Akka Cluster - Concurrent Seed Start Up / Race Condition

I have the following cluster members:

  • m1 : seeds = [m1, down_member]
  • m2 : seeds = [m2, m1, down_member]

down_member is a member that just crashed.

If I start m1 and m2 pretty much at the same time, both members try to contact the seeds, and since no other seed is up, eventually m1 starts to join to itself. In the meantime, m2 sends a Join request to m1, which replies with InitJoinNack because it hasn’t fully initialized yet. The m2 upon receiving the InitJoinNack stops retrying to join m1, and eventually joins to itself, creating a separate cluster.

I’d like to understand why m2 doesn’t re-try after the InitJoinAck, and if there’s anyway I can force this.

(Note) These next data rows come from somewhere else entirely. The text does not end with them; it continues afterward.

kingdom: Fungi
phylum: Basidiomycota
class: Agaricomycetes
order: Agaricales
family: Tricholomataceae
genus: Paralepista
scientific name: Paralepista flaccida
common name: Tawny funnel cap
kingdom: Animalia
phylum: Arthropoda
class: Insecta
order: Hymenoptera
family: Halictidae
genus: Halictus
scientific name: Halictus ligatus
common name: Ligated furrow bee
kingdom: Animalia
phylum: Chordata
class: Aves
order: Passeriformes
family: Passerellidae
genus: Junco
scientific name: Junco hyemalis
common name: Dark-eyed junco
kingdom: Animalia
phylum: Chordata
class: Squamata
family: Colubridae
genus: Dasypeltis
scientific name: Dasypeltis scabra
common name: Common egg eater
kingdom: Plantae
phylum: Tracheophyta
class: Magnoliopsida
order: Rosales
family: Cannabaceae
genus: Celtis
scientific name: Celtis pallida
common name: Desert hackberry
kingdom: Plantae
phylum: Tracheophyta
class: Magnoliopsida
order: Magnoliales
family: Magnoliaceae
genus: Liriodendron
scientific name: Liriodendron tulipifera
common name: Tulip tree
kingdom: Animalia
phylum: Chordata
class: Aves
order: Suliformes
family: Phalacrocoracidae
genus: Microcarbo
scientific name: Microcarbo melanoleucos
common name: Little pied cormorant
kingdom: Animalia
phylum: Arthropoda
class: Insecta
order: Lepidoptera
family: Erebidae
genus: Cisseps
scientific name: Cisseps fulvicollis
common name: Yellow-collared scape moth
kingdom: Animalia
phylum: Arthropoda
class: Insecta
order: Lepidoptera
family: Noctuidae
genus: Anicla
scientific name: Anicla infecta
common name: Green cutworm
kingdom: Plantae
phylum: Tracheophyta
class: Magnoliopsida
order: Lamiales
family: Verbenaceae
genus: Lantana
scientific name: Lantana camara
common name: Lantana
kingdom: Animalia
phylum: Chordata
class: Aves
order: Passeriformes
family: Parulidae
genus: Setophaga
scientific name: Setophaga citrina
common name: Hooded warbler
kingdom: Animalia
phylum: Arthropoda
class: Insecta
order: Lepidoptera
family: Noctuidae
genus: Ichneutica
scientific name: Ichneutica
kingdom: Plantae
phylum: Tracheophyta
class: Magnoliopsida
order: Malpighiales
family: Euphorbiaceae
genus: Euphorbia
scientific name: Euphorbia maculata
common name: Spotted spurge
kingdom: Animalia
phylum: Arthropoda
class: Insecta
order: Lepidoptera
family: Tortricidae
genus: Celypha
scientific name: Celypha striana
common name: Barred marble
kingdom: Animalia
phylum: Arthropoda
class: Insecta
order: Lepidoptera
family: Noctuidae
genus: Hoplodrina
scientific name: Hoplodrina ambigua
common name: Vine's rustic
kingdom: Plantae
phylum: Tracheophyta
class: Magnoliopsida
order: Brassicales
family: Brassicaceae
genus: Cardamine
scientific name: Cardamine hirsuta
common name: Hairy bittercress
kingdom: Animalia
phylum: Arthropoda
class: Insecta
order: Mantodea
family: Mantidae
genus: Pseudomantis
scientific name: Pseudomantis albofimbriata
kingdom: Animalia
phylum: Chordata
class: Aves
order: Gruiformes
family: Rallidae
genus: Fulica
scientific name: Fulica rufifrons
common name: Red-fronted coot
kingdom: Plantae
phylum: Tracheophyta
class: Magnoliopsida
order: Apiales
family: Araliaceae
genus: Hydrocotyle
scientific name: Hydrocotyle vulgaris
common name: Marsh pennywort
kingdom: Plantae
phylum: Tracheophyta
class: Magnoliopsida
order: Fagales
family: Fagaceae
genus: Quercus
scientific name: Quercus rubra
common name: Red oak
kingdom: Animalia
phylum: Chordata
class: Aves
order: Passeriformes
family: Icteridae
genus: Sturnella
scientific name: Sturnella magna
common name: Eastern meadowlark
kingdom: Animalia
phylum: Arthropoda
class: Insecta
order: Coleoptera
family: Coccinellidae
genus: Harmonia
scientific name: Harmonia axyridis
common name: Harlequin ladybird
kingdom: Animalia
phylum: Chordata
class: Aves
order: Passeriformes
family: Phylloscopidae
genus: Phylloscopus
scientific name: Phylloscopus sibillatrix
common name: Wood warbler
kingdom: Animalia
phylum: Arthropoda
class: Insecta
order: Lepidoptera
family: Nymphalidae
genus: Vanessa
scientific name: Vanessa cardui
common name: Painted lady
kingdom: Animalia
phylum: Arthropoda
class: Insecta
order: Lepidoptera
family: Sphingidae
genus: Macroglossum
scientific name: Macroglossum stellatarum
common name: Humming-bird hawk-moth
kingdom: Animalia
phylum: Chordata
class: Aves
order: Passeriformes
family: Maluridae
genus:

I’m not able to ensure the seeds are correct all the time, because of the dynamic nature of the cluster (intances going down or up any time, i.e. autoscale/downscale)

Thanks

If you’re using statically configured seeds you should make sure they all contain the same list, particularly the first node should be the same. Nodes first try and contact the seed nodes and if that process fails then the first node in the list is allowed to start a cluster so if you have two different lists with a different first node you can end up with two clusters.

1 Like

Unfortunately, the seeds are not static. Instances are EC2s that can go up and down any time, so seed listing has to be dynamic.

In that case you will not be able to use a seed node list in configuration to form a cluster. One option would be Akka Cluster Bootstrap for such scenarios.